- _Information provided_:
──────────────────────────────
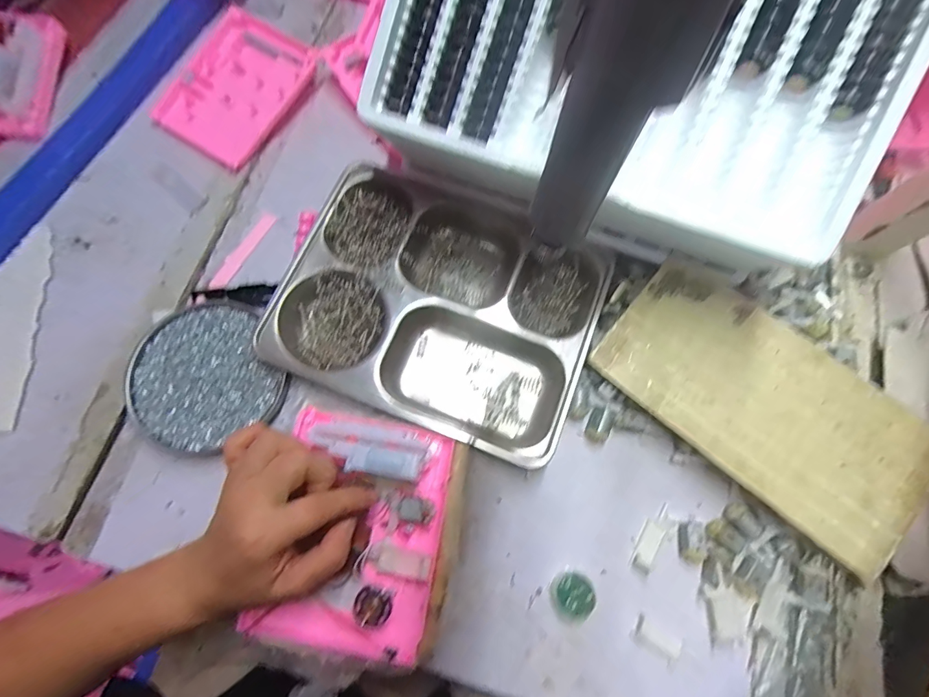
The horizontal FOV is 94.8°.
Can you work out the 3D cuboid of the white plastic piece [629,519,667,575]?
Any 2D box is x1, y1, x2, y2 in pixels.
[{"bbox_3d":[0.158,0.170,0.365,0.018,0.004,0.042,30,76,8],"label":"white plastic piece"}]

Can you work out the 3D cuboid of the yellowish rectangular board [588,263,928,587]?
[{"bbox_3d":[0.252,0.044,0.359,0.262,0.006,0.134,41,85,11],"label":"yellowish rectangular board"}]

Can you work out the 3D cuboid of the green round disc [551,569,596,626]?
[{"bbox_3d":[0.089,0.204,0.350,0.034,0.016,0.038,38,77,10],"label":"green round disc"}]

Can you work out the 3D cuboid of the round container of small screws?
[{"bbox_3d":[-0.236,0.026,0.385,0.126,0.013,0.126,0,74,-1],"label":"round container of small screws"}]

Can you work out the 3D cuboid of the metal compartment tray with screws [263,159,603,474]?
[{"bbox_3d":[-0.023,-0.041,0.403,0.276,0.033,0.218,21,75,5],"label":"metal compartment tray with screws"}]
──────────────────────────────
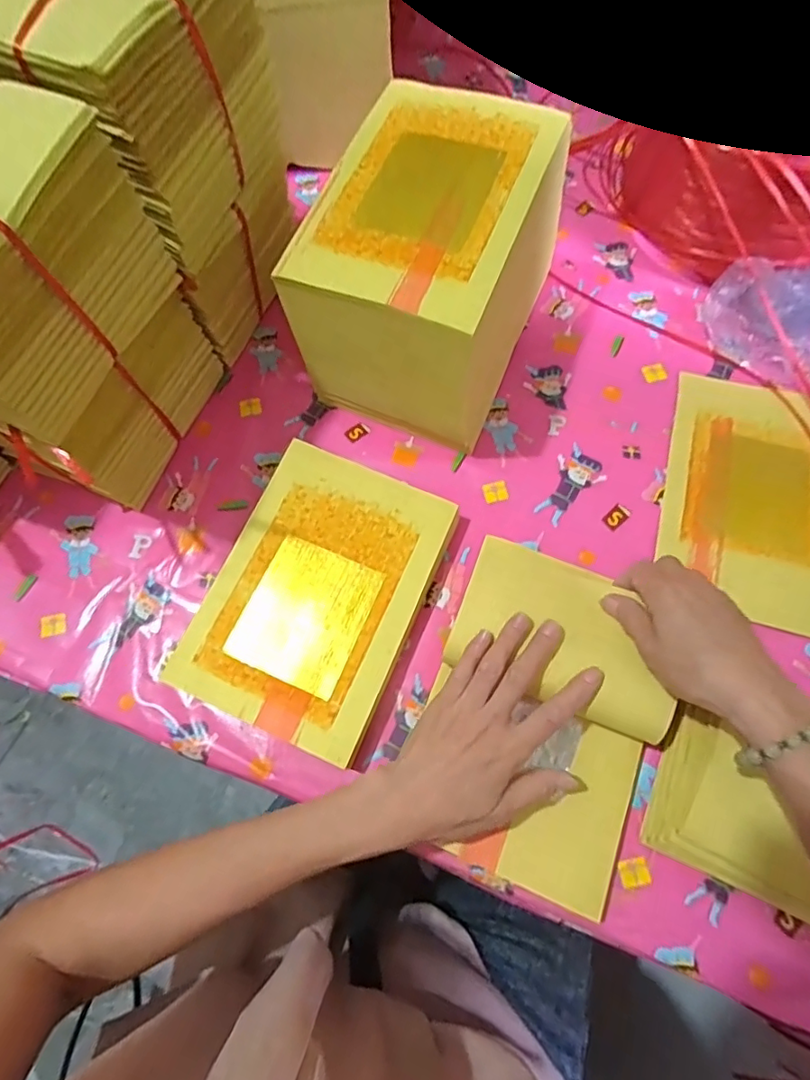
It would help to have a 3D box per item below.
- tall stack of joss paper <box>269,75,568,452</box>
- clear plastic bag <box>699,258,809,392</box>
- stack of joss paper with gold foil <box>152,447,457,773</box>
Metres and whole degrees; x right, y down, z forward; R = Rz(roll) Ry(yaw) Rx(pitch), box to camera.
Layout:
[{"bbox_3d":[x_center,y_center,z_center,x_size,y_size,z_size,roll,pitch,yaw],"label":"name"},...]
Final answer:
──────────────────────────────
- _Task prompt_: Display each line of the data where "pitch" occurs.

- _Written solution_:
Metres and whole degrees; x right, y down, z forward; R = Rz(roll) Ry(yaw) Rx(pitch), box to camera.
[{"bbox_3d":[x_center,y_center,z_center,x_size,y_size,z_size,roll,pitch,yaw],"label":"name"},...]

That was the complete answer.